Here are the reasons:
- Both the US and China are caught in a competitive currency deflation spiral to spur exports and job growth, which is likely to lead to higher inflation and unemployment in both countries.
- The last time China had serious inflation and charges of corruption against the party was in 1989, when it led to the Tiananmen Square incident. At the time, Wen served as the head of the Party General Office with then Premier Zhao Ziyang, who was later removed from office by order of Deng Xiaoping in June 1989 and stayed under house arrest until his death in 2005.
- China is heading for a leadership change in 2012, and while the other party, government leaders think that Chinese society can stay stable till then, Wen has his doubts, thinking that the current leadership can’t keep up with the pace of change.
- China’s president, Hu Jintao, is obsessed with social harmony and stability as his legacy, but Wen thinks that this is a pipe dream. Wen thinks that social change is happening faster than the party, government leadership understand.
- Wen feels that the current leadership continues to think that economic growth is the answer to China’s problems when past growth rates are no longer possible.

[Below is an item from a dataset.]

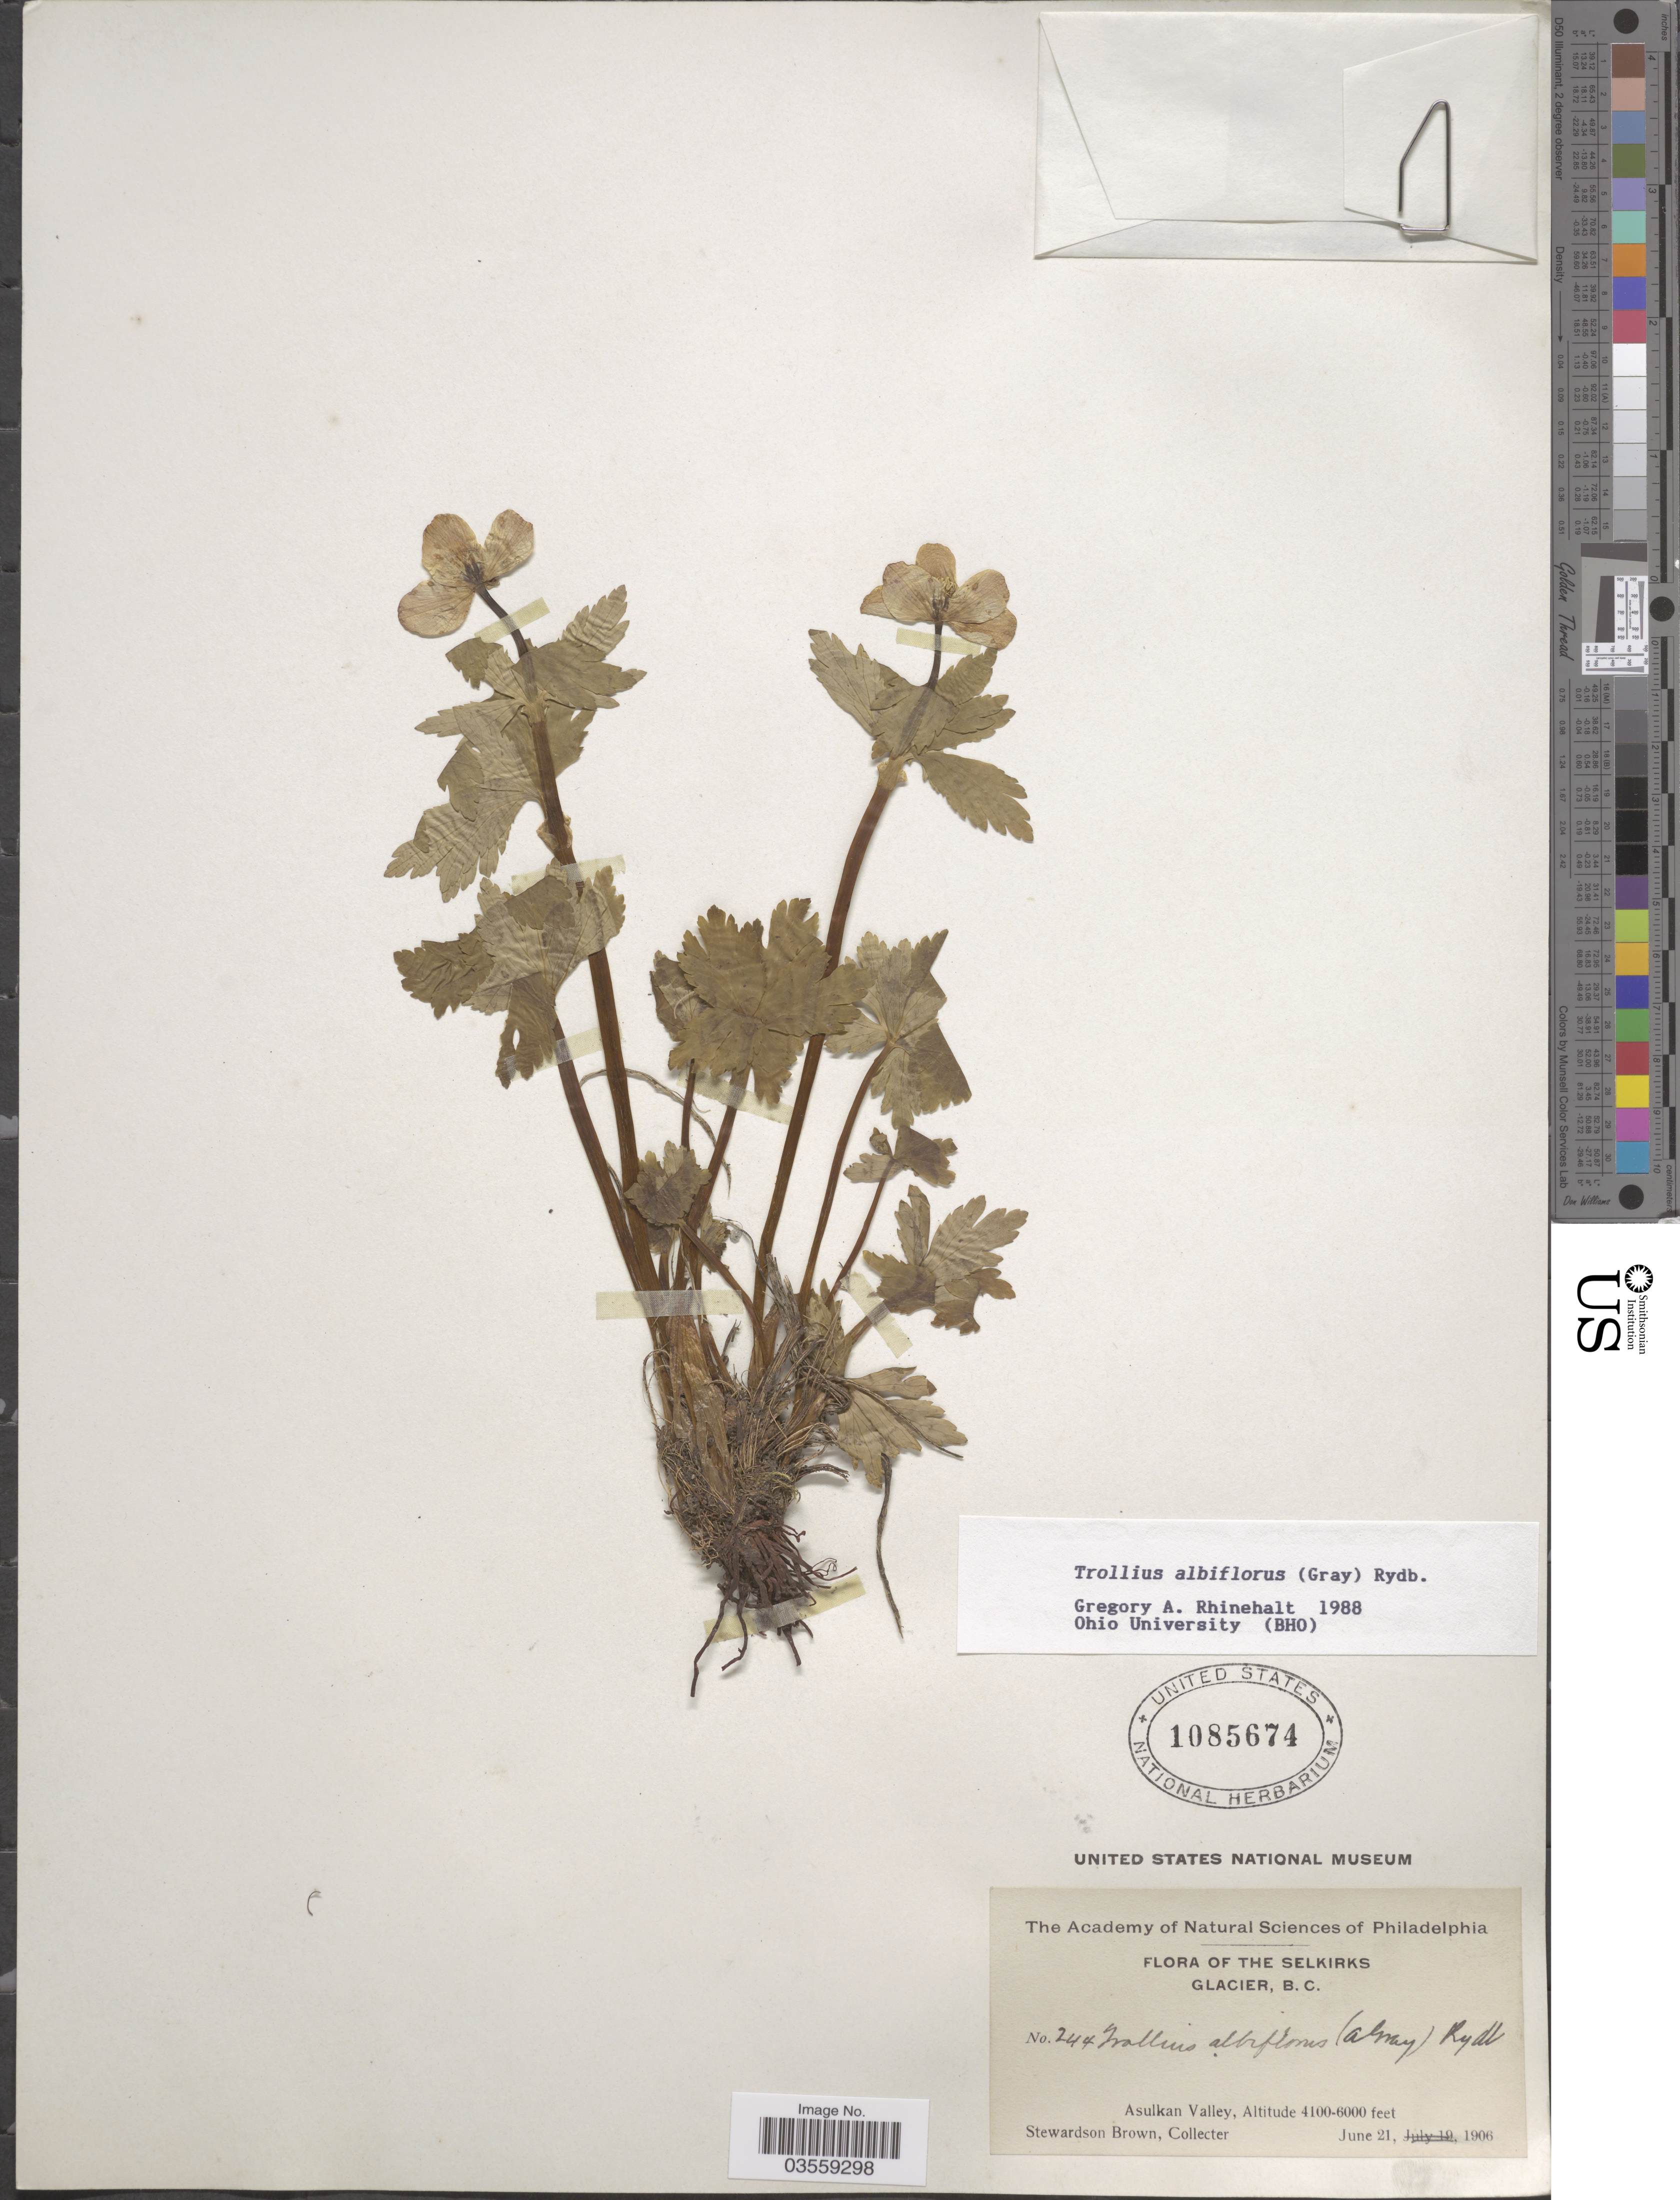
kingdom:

- Wen believes that needed political reforms have been delayed too long by the leadership’s obsession with reaching internal party consensus before making major changes, and that this is dangerous. The danger is that the party can’t keep pace with what society wants.
- He wants to leave a legacy as a leader and pathfinder for China’s development as a democratic country for China’s next generation of leaders, after successfully becoming a major economic power.